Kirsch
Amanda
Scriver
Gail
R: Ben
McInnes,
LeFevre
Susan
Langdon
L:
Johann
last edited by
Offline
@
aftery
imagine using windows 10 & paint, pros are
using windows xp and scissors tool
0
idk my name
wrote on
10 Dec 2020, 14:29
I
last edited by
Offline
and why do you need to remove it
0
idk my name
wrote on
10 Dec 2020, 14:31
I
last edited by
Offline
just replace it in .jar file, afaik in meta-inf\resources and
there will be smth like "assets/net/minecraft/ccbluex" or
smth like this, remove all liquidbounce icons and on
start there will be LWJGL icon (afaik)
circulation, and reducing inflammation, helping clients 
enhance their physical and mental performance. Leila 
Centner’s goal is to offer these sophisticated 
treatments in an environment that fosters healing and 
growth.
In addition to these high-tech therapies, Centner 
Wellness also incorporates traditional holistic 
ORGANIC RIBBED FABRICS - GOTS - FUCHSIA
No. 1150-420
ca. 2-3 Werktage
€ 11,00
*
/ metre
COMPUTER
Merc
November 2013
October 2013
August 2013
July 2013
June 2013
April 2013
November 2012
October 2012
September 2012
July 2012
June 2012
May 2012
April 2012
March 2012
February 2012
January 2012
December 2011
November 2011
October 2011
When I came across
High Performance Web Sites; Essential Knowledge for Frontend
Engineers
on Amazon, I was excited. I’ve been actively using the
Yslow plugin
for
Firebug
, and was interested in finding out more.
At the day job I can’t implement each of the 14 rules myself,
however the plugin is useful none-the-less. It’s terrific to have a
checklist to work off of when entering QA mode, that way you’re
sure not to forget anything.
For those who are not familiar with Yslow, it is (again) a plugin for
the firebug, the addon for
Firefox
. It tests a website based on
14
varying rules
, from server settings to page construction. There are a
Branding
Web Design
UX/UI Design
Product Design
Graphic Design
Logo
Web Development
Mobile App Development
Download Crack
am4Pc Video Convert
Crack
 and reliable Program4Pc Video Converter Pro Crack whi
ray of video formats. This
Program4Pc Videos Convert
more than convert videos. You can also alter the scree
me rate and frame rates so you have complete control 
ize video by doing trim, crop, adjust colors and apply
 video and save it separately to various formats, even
········
WRITTEN TASK | Please find the lines in the data that contain the word "Yslow" and copy them.

EXERCISE ANSWER |
Yslow plugin
For those who are not familiar with Yslow, it is (again) a plugin for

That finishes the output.